* [WHAT IS NEEDED]: The following data has a line with "#### Prerequisites" and a line with "#### Initial efforts". Write out exactly those lines and all the lines between them.

========================================

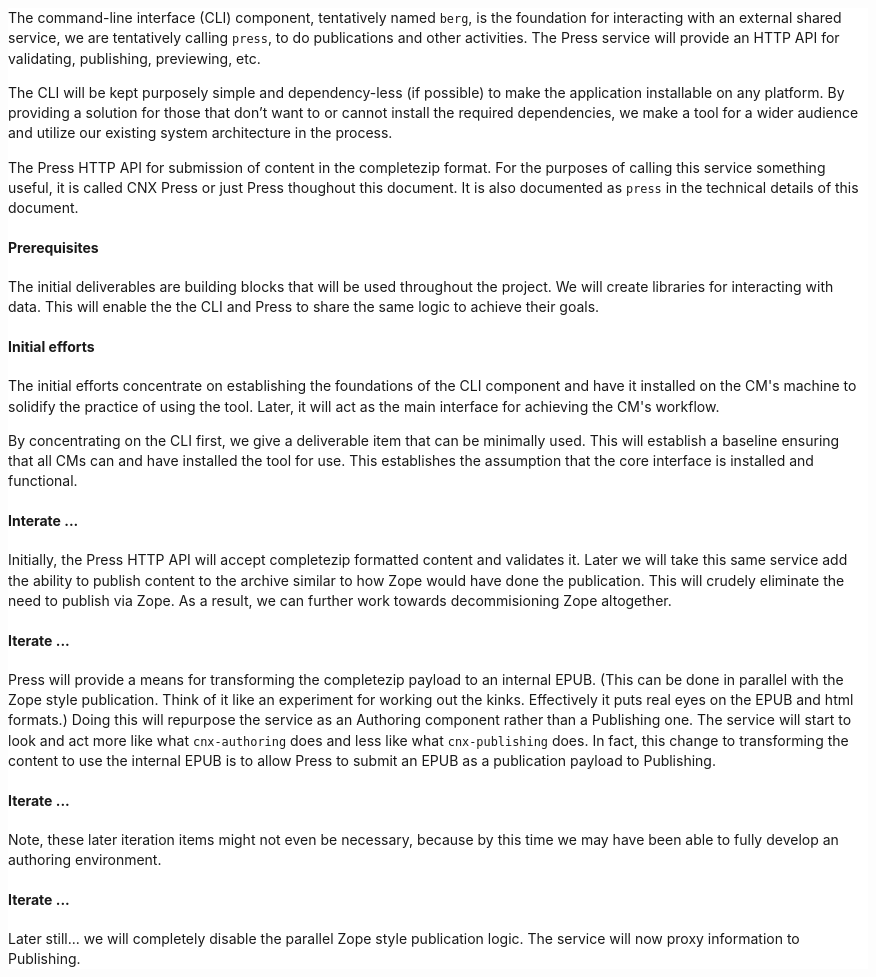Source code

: The command-line interface (CLI) component, tentatively named `berg`, is the foundation for interacting with an external shared service, we are tentatively calling `press`, to do publications and other activities. The Press service will provide an HTTP API for validating, publishing, previewing, etc.

The CLI will be kept purposely simple and dependency-less (if possible) to make the application installable on any platform. By providing a solution for those that don’t want to or cannot install the required dependencies, we make a tool for a wider audience and utilize our existing system architecture in the process.

The Press HTTP API for submission of content in the completezip format. For the purposes of calling this service something useful, it is called CNX Press or just Press thoughout this document. It is also documented as `press` in the technical details of this document.

#### Prerequisites

The initial deliverables are building blocks that will be used throughout the project. We will create libraries for interacting with data. This will enable the the CLI and Press to share the same logic to achieve their goals.

#### Initial efforts

The initial efforts concentrate on establishing the foundations of the CLI component and have it installed on the CM's machine to solidify the practice of using the tool. Later, it will act as the main interface for achieving the CM's workflow.

By concentrating on the CLI first, we give a deliverable item that can be minimally used. This will establish a baseline ensuring that all CMs can and have installed the tool for use. This establishes the assumption that the core interface is installed and functional.

#### Interate ...

Initially, the Press HTTP API will accept completezip formatted content and validates it. Later we will take this same service add the ability to publish content to the archive similar to how Zope would have done the publication. This will crudely eliminate the need to publish via Zope. As a result, we can further work towards decommisioning Zope altogether.

#### Iterate ...

Press will provide a means for transforming the completezip payload to an internal EPUB. (This can be done in parallel with the Zope style publication. Think of it like an experiment for working out the kinks. Effectively it puts real eyes on the EPUB and html formats.) Doing this will repurpose the service as an Authoring component rather than a Publishing one. The service will start to look and act more like what `cnx-authoring` does and less like what `cnx-publishing` does. In fact, this change to transforming the content to use the internal EPUB is to allow Press to submit an EPUB as a publication payload to Publishing.

#### Iterate ...

Note, these later iteration items might not even be necessary, because by this time we may have been able to fully develop an authoring environment.

#### Iterate ...

Later still... we will completely disable the parallel Zope style publication logic. The service will now proxy information to Publishing.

========================================

* [ANSWER AREA]:
#### Prerequisites

The initial deliverables are building blocks that will be used throughout the project. We will create libraries for interacting with data. This will enable the the CLI and Press to share the same logic to achieve their goals.

#### Initial efforts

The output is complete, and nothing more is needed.